Saturday, April 13, 2024

Food for Peace

Americans should continue to supply the commodities.

By Johnny Broussard
Director Industry Affairs & Communications
USA Rice Federation

USA Rice Federation strongly opposes President Barack Obama’s proposed budget changes for the Fiscal Year (FY) 2014 operation of the United States’ humanitarian overseas food aid program, known as Food for Peace (FFP) or P.L. 480 Title II. In Fiscal Year 2012, The U.S. Department of Agriculture (USDA) purchased 165,300 metric tons of U.S. rice, valued at nearly $90 million, for use in overseas food aid, including Food for Peace.

Prior Congresses have rejected previous budget requests to take a portion of Food for Peace funding from USDA and give it to the U.S. Agency for International Development (USAID). The FY 2014 proposal is a more far-reaching concept because it would transfer the program’s funding from USDA to USAID.

Proposed Purchasing Changes

If, in FY 2014, the president’s proposal were authorized by Congress, instead of Food for Peace commodities all being purchased in the United States and grown by American farmers, no less than 55 percent of them, such as rice, would be procured domestically. Consequently, however, 45 percent of Food for Peace commodity procurement could be obtained overseas, not from American farmers.

More alarming, after FY 2014, the president does not make it clear how or from whom Food for Peace commodities would be purchased or if they all would be American-grown and American-sourced. Using a public bidding process, the USDA purchases U.S.-grown commodities, such as rice, to be donated through Food for Peace to the malnourished and hungry overseas. USAID administers Food for Peace food aid distribution abroad.

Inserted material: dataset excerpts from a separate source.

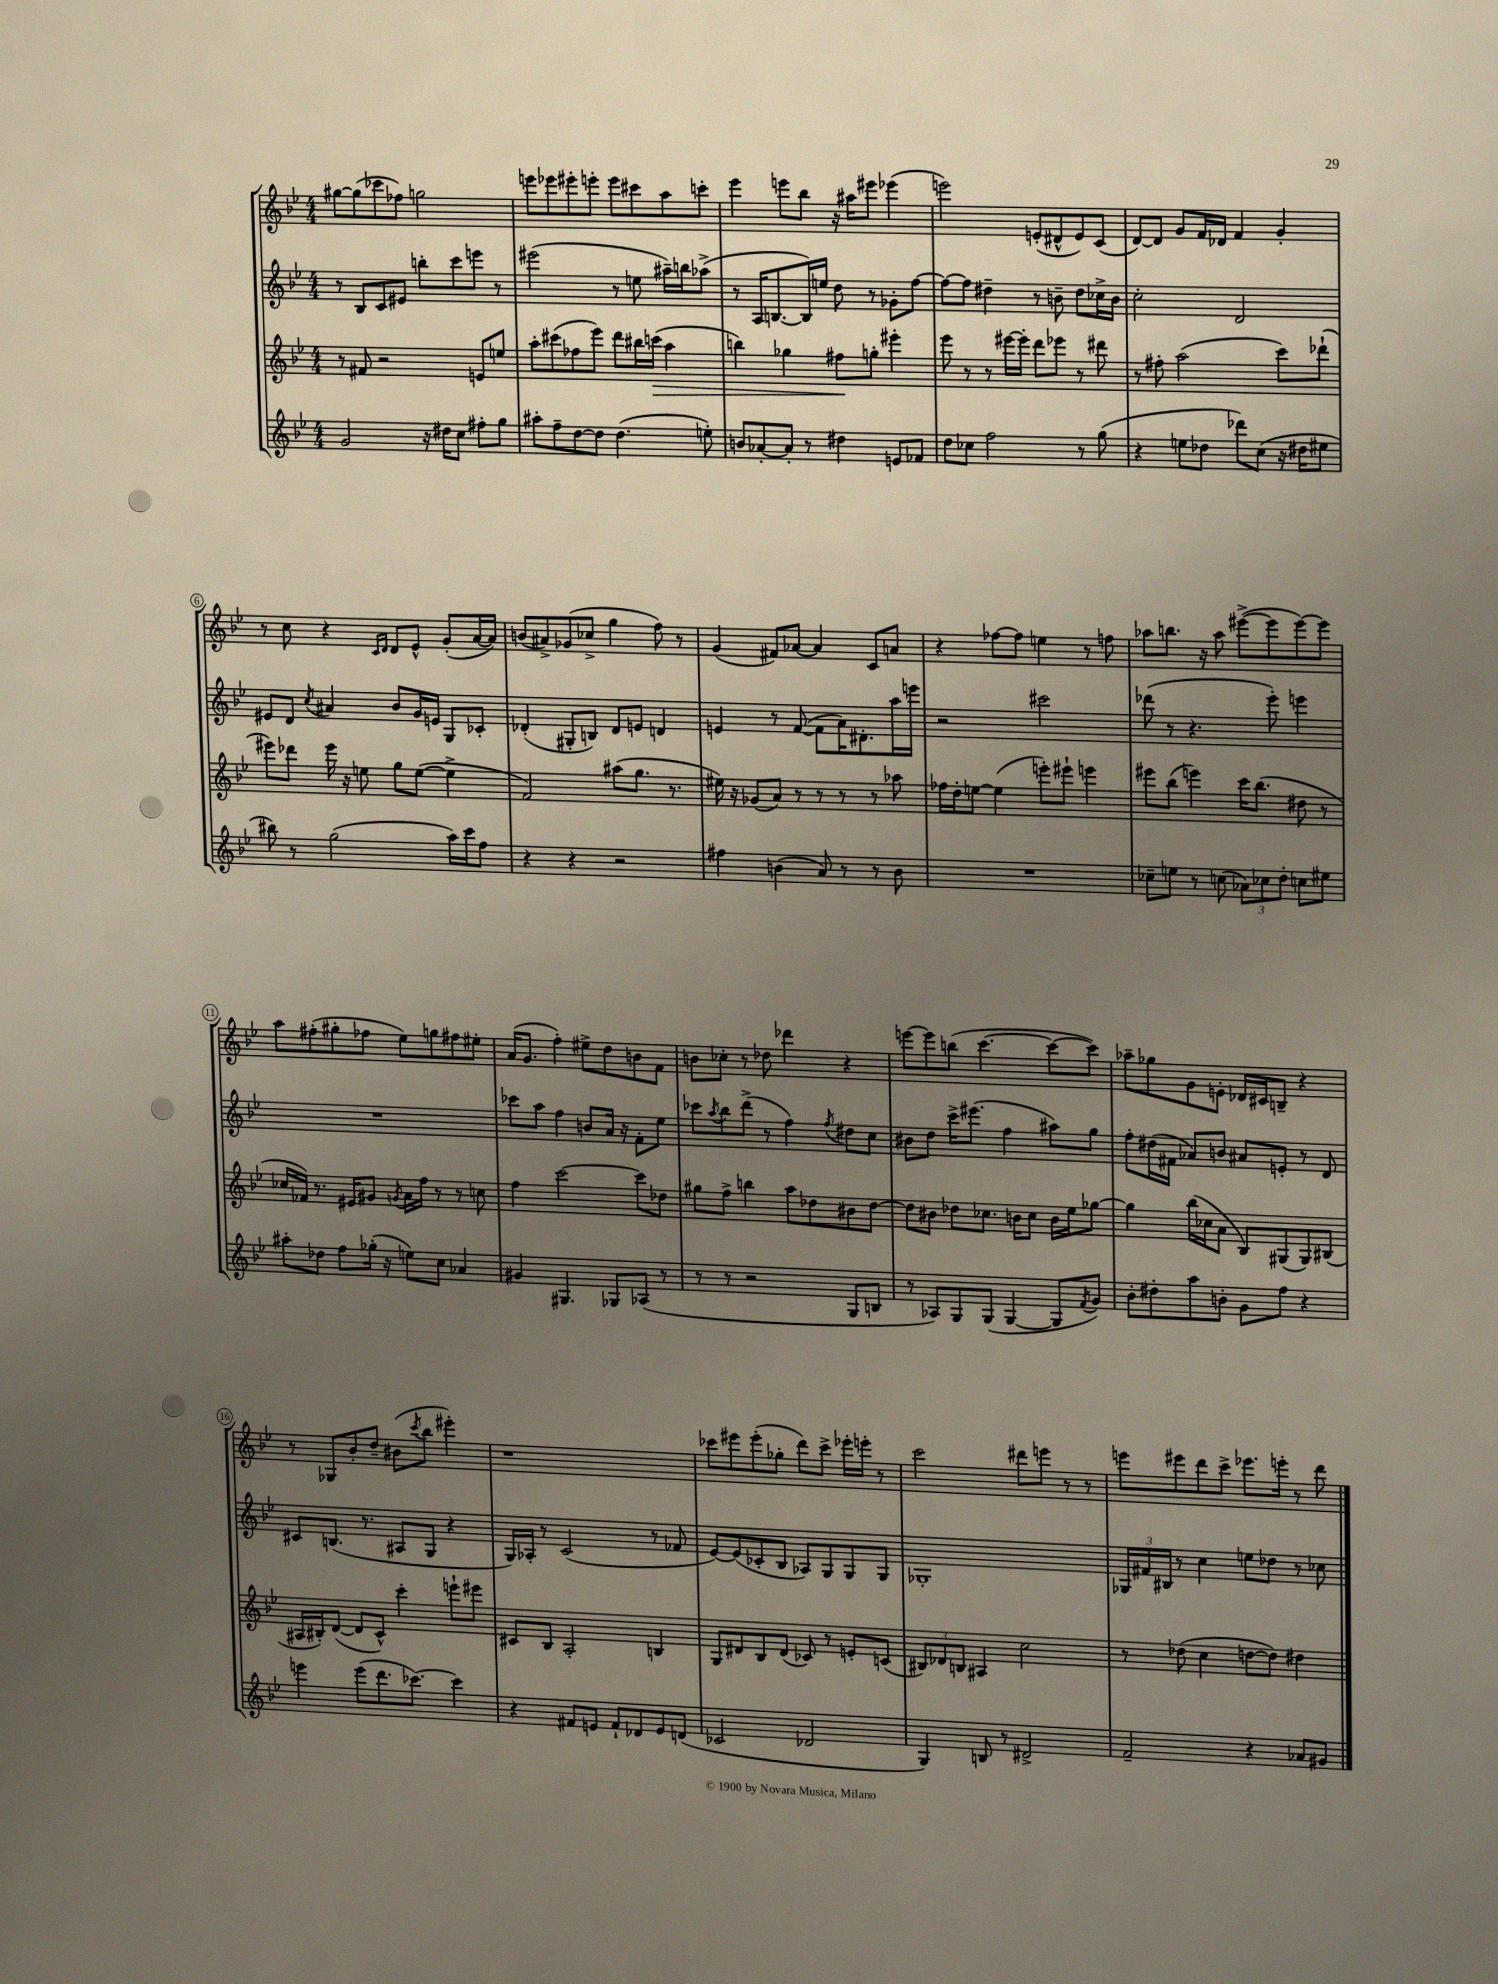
<<
\new StaffGroup <<
\new Staff = "s0" {
    \clef treble \key bes \major \numericTimeSignature \time 4/4
    gis''8~ gis''8( ces'''8 fes''8) g''2 |
    e'''8 ees'''8 eis'''8-. e'''8-. e'''8 cis'''8 a''8 c'''8-. |
    ees'''4 e'''8 bes''8 r16 ais''16 eis'''8 ees'''4( |
    e'''2) e'8-.( dis'8-^ e'8) c'8( |
    d'8~) d'8 g'8 f'16 des'16 f'4 g'4-. |
    r8 c''8 r4 \grace { c'16 d'16 } d'8 ees'8-^ g'8-.( a'16~ a'16) |
    b'8( ais'8->) ges'8( ces''8-> g''4 f''8) r8 |
    g'4( fis'8) aes'8~ aes'4 c'8 a'8 |
    r4 fes''8~ fes''8 e''4 r8 f''8 |
    aes''8 b''8. r16 aes''8 eis'''8~->( eis'''8 eis'''8~) eis'''8 |
    a''8 fis''8-.( gis''8-. fes''8 ees''8) g''8 fis''8 eis''8-. |
    a'16( g'8. f''4-.) eis''8-> d''8 b'8 f'8 |
    b'8 ces''8-. r8 des''8 des'''4 r4 |
    e'''8~ e'''8 b''8( c'''4.~ c'''8~ c'''8) |
    aes''8-- ges''8 g'8 e'8-. des'16 cis'16 b8-- r4 |
    r8 ges8 bes'8-. d''8-- bis'8( \acciaccatura { c'''8 } bes''8 eis'''4-.) |
    r1 |
    ces'''8 eis'''8 eis'''8-.( ges''8-. d'''8) ces'''8-> ees'''16-. e'''16-. r8 |
    c'''2 dis'''8 e'''8 r8 r8 |
    e'''8 eis'''8 d'''8 c'''8-> ees'''8. e'''16-. r8 d'''8 \bar "|." |
}
\new Staff = "s1" {
    \clef treble \key bes \major \numericTimeSignature \time 4/4
    r8 bes8 c'8 eis'8 b''8-. c'''8 e'''8 r8 |
    eis'''2( r8 e''8 ais''16--) b''16 aes''8->( |
    r8 a16 b8.~ b16) e''16 d''8 r8 ges'8-. f''8~ |
    f''8~ f''8 dis''4-- r8 b'8-- dis''8 ces''16-> b'16 |
    c''2-. d'2 |
    eis'8 d'8 \acciaccatura { c''8 } ais'4 bes'8 g'16 e'16 g8 ces'8-. |
    des'4-.( gis8-. b8) des'8 e'8 d'4 |
    e'4 r8 f'8~( f'8 a'16) dis'8.-. a''16 e'''16 |
    r2 cis'''2 |
    des'''8( r8 r4. ees'''8-.) e'''4 |
    R1 |
    ces'''8 a''8 f''4 b'8 a'16 r16 f'8-. ees''8 |
    ces'''8 \acciaccatura { a''8 } bes''8 d'''8->( r8 f''4) \acciaccatura { f''8 } dis''8 c''8 |
    bis'8 d''8 c'''16-> eis'''8.( f''4 ais''8) g''8 |
    f''8-. dis''16( fis'16 aes'8) b'8 ais'8 e'8-. r8 d'8 |
    cis'8 b8.( r8. ais8 g8 r4 |
    g16) aes16-. r8 c'2( r8 fes'8 |
    ees'8~) ees'8( ces'8-. bes8 aes8) g8 g8 g8 |
    ges1-. |
    \tuplet 3/2 { ges16 fis'16 bis16 } r8 c''4 e''8 des''8 r8 ces''8 \bar "|." |
}
\new Staff = "s2" {
    \clef treble \key bes \major \numericTimeSignature \time 4/4
    r8 fis'8 r2 e'8 e''8 |
    a''8-. cis'''8( fes''8 ees'''8) d'''8 bis''16 c'''16\>( a''4 |
    b''4) ges''4 fis''8\! g''8-. eis'''4-. |
    ees'''8 r8 r8 eis'''16~ eis'''16-. d'''8 ees'''8 r8 dis'''8 |
    r8 fis''8-. a''2( c'''8) des'''8-!( |
    eis'''8) des'''8 eis'''16 r16 e''8 g''8 e''8~( e''4-> |
    f'2) ais''8( g''8. r8. |
    eis''16) r16 ges'8( a'8) r8 r8 r8 r8 aes''8 |
    fes''16 d''16-. e''8~ e''4( e'''8-.) eis'''8-! e'''4 |
    eis'''8 bes''8( e'''4) c'''16 bes''8.( dis''8 r8 |
    ces''16 fes'16) r8. eis'16 gis'8 \acciaccatura { g'8 } a'16 f''16 r8 r8 c''8 |
    f''4 c'''2~ c'''8 des''8 |
    gis''8 f''8-> b''4 a''8 des''8 bis'8 des''8~ |
    des''8 bis'8 des''8 ces''8. b'16 ces''8 b'16 ees''16 ges''8~ |
    ges''4 bes''16( ces''16 a'8 bes8) gis8( gis8) bis8( |
    ais16 bis16-.) d'8~( d'8 c'8-^) c'''4-. e'''8-! eis'''8 |
    cis'8 bes8 a2-. b4 |
    g8 dis'8 bes8 dis'8( ces'8) r8 e'8-. c'8( |
    \tuplet 3/2 { bis8) des'8 b8 } ais4 c''2 |
    r8 des''8( c''4 d''8~ d''8) dis''4 \bar "|." |
}
\new Staff = "s3" {
    \clef treble \key bes \major \numericTimeSignature \time 4/4
    g'2 r16 dis''16 c''8 fis''8-. g''8 |
    ais''8-. f''8-- d''8~ d''8 d''4.( e''8-.) |
    b'8 aes'8~-. aes'8-. r8 dis''4 e'8 fes'8 |
    d''8 ces''8 f''2 r8 g''8( |
    r4 e''8 des''8 des'''8) c''8( r16 dis''16 eis''8 |
    bis''8) r8 g''2( a''16) c'''16 f''8 |
    r4 r4 r2 |
    fis''4 b'4( a'8) r8 r8 b'8 |
    R1 |
    ces''8-- e''8 r8 c''8( \tuplet 3/2 { aes'8) ces''8 d''8-. } c''8 eis''8 |
    ais''8-. des''8 f''8 ges''16-.( r16 e''8) c''8 aes'4 |
    gis'4 gis4. ges8 aes8( r8 |
    r8 r8 r2 g8 b8 |
    r8 aes8) g8 g8( g4~ g8 \acciaccatura { f'8 } g'8) |
    bes'8-. dis''8-. a''8 b'8-. g'8 f''8 r4 |
    e'''4 e'''8( d'''8. ces'''8.~) ces'''4 |
    r4 fis'8 e'8 fis'8-! des'8 e'8 d'8( |
    ces'2 des'2 |
    g4) b8 r8 dis'2-> |
    f'2-- r4 aes'8 gis'8 \bar "|." |
}
>>
>>
\layout { \context { \Score \override BarNumber.stencil = #(make-stencil-circler 0.1 0.3 ly:text-interface::print) } }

USAID already operates under the separate authority of the international disaster assistance (IDA) program, which includes allowing the agency to use U.S. funding to acquire food aid from overseas sources or to provide cash or vouchers to recipients. There is no need to convert Food for Peace into an expanded version of USAID’s IDA program. If USAID needs more funding for food aid in its IDA program, then that request could be submitted to Congress for consideration, without having to take the funding from the Food for Peace program.

‘From The American People’

Food for Peace works well. Since its 1954 enactment, Congress has revised Food for Peace to facilitate its efficient, transparent, reliable and accountable operation and to provide highly nutritious commodities that are grown by American farmers. The commodities are processed domestically, transported to, loaded onto ships at, and shipped from American ports.

Moving Food for Peace funding to USAID in no way guarantees or ensures that these highly nutritious commodities will be any more nutritious or available, or handled any more efficiently, transparently, reliably or accountably than they are through Food for Peace.

Americans fund Food for Peace. Food for Peace containers with the American flag on them say, “From The American People.” Food for Peace commodities all should continue to be procured in America using American-grown commodities.